_INFORMATION GIVEN_
····················
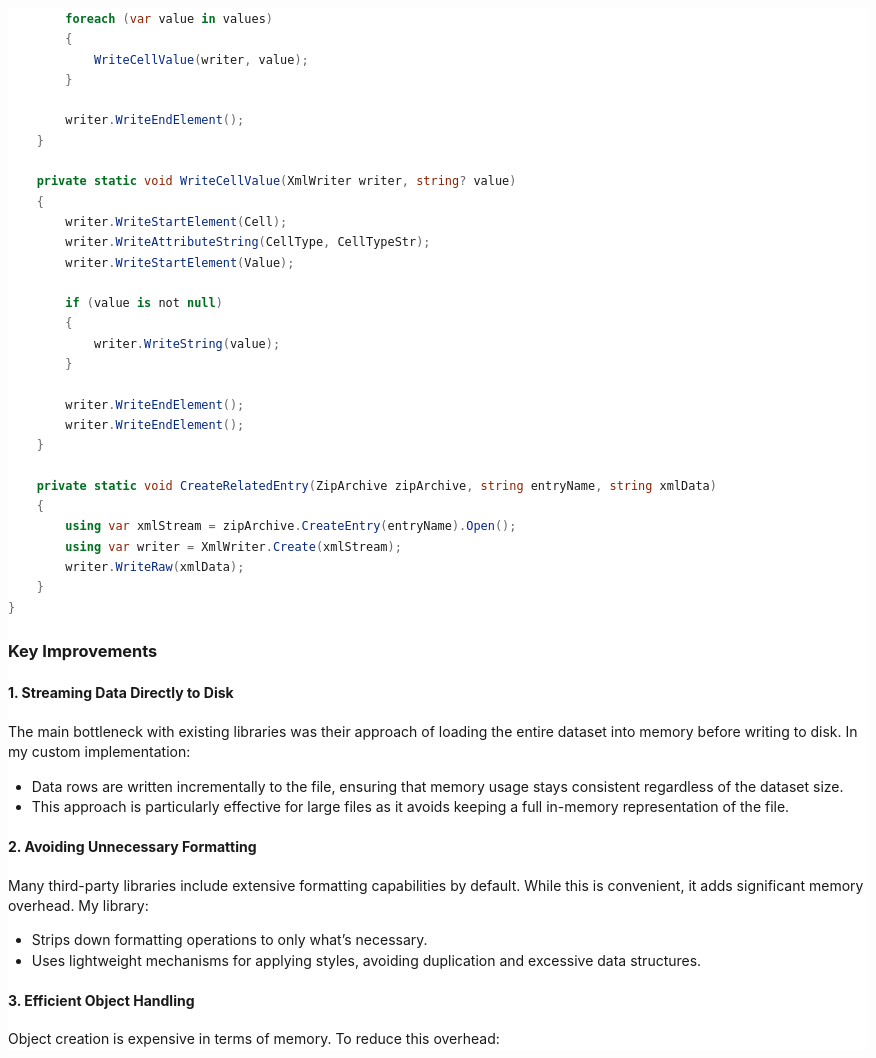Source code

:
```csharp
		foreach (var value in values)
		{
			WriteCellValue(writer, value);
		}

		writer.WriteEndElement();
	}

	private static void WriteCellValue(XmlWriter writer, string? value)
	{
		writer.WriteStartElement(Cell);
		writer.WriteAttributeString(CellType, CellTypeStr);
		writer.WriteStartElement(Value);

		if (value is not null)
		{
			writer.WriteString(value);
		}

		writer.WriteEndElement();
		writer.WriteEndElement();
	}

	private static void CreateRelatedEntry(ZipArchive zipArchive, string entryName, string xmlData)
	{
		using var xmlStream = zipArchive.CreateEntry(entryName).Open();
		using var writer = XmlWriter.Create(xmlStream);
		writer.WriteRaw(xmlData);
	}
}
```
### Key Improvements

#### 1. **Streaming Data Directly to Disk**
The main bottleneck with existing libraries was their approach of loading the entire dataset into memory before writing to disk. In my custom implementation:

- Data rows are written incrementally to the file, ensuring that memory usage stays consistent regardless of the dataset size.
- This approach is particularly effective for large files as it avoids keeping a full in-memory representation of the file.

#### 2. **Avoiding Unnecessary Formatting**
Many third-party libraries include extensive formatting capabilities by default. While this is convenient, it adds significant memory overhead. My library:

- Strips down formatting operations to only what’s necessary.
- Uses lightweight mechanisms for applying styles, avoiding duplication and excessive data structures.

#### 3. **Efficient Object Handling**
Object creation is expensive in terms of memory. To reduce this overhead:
····················
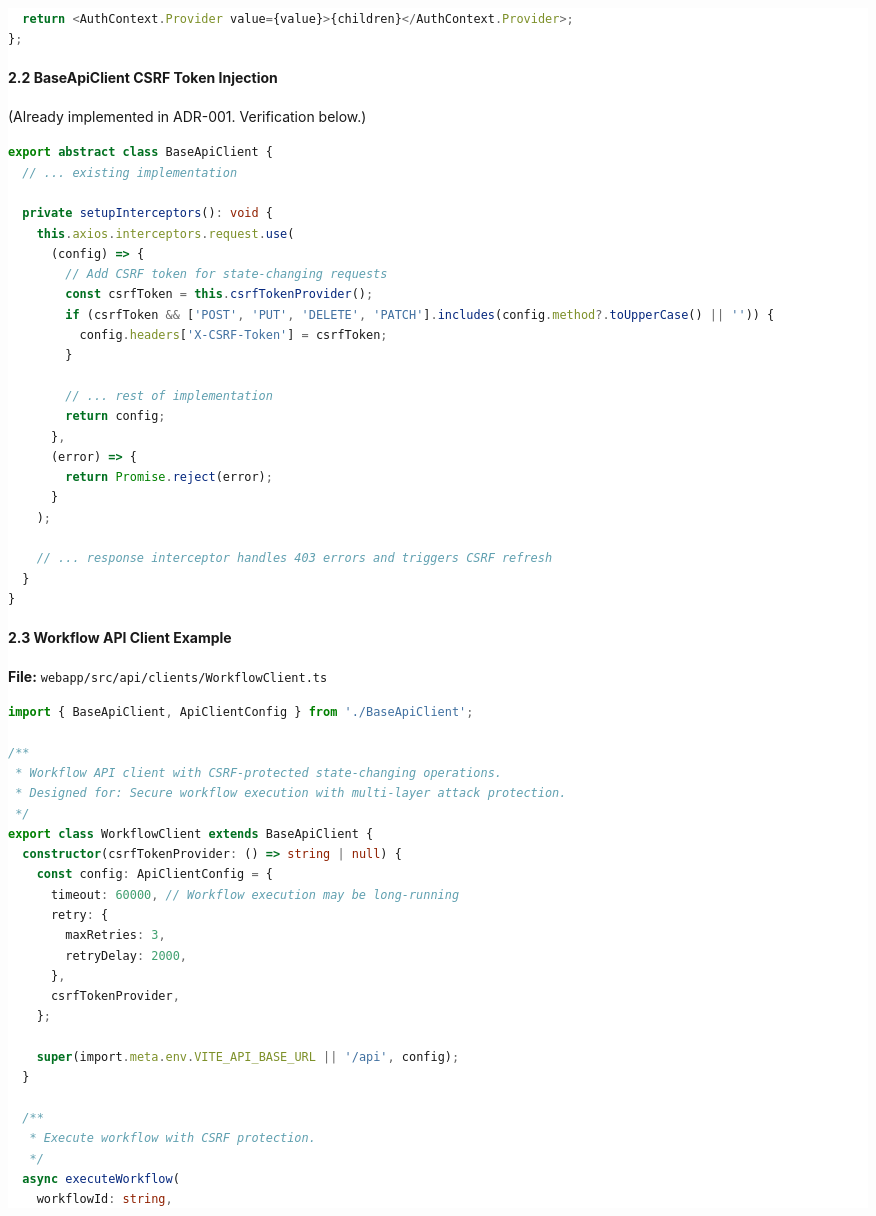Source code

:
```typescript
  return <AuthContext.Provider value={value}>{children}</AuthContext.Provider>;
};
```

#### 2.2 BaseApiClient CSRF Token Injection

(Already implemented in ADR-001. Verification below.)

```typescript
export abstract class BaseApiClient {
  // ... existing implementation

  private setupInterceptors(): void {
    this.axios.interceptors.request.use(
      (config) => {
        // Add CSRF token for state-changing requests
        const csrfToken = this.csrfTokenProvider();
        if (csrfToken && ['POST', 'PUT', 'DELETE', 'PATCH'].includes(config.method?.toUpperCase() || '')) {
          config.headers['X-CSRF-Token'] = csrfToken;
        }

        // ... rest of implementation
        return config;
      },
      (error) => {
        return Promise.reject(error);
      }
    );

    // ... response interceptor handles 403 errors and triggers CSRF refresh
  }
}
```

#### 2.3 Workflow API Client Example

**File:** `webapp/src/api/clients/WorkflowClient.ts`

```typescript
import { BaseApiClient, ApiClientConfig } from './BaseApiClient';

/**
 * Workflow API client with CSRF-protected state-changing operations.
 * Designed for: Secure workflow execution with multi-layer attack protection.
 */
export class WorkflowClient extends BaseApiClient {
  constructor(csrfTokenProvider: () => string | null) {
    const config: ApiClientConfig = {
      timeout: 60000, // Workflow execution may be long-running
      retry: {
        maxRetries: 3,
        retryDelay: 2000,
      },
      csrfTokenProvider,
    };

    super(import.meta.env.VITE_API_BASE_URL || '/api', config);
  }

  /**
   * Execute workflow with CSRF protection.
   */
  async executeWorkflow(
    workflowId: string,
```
····················
_WHAT TO DO_
Copy out precisely the lines from the line with "### Key Improvements" to the line with "Object creation is" in the material above, including those two lines and omitting all the rest.

_WRITTEN REPLY_
### Key Improvements

#### 1. **Streaming Data Directly to Disk**
The main bottleneck with existing libraries was their approach of loading the entire dataset into memory before writing to disk. In my custom implementation:

- Data rows are written incrementally to the file, ensuring that memory usage stays consistent regardless of the dataset size.
- This approach is particularly effective for large files as it avoids keeping a full in-memory representation of the file.

#### 2. **Avoiding Unnecessary Formatting**
Many third-party libraries include extensive formatting capabilities by default. While this is convenient, it adds significant memory overhead. My library:

- Strips down formatting operations to only what’s necessary.
- Uses lightweight mechanisms for applying styles, avoiding duplication and excessive data structures.

#### 3. **Efficient Object Handling**
Object creation is expensive in terms of memory. To reduce this overhead:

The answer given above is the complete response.